• _Instrucciones_
Reproduce tal cual el texto sobre el coronavirus y el cerebro, todo lo que va desde "el SARS-CoV-2 se" hasta "la mucosa olfativa.".

• _Fragmento seleccionado_
══════════

Se sospechaba que estos síntomas de la infección por coronavirus se debían a que el virus penetra en el cerebro y ataca a algunas células, y por ello expertos de neuropatología, patología, medicina forense, virología y atención clínica, dirigidos por la Dra. Helena Radbruch del Instituto de Neuropatología de la Charité y el profesor Frank Heppner, director del mismo instituto, han examinado muestras de tejido de 33 individuos fallecidos en la Charité o en el Centro Médico de la Universidad de Gotinga a consecuencia del COVID-19, con una edad promedio de 72 años, para rastrear la entrada del virus en el sistema nervioso y el cerebro.

el SARS-CoV-2 se introduce en el cerebro humano a través de las células nerviosas de la mucosa olfatoria,
Foto: Michael Laue/RKI & Carsten Dittmayer/Charité

En concreto, estos científicos analizaron muestras de la mucosa olfativa y cuatro regiones cerebrales distintas en busca del material genético del SARS-CoV-2 y una proteína presente en la envoltura del virus, conocida como proteína de pico. De esta forma, detectaron el virus en varias estructuras neuroanatómicas que conectan los ojos, la boca y la nariz con el tronco cerebral, y observaron que la carga viral más alta se encontraba en la mucosa olfativa.

El SARS-CoV-2 no es el único virus que puede penetrar en el cerebro a través de ciertas vías, y “otros ejemplos de esto son los virus del herpes simple y el virus de la rabia”

══════════

• _Datos del conjunto_
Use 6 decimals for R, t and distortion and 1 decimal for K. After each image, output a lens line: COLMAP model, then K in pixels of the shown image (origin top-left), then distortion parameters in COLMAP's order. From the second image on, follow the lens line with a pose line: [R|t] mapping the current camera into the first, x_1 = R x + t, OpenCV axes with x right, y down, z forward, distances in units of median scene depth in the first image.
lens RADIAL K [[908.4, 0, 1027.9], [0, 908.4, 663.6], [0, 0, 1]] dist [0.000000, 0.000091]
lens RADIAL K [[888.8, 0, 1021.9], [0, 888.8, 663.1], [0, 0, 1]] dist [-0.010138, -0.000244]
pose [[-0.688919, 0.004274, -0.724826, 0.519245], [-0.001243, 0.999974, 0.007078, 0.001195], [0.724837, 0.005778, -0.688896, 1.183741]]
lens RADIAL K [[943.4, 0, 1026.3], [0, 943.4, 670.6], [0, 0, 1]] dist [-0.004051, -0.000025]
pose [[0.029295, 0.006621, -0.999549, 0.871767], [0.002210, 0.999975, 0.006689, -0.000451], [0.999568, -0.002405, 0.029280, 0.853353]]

══════════

• _Resultado_
el SARS-CoV-2 se introduce en el cerebro humano a través de las células nerviosas de la mucosa olfatoria,
Foto: Michael Laue/RKI & Carsten Dittmayer/Charité

En concreto, estos científicos analizaron muestras de la mucosa olfativa y cuatro regiones cerebrales distintas en busca del material genético del SARS-CoV-2 y una proteína presente en la envoltura del virus, conocida como proteína de pico. De esta forma, detectaron el virus en varias estructuras neuroanatómicas que conectan los ojos, la boca y la nariz con el tronco cerebral, y observaron que la carga viral más alta se encontraba en la mucosa olfativa.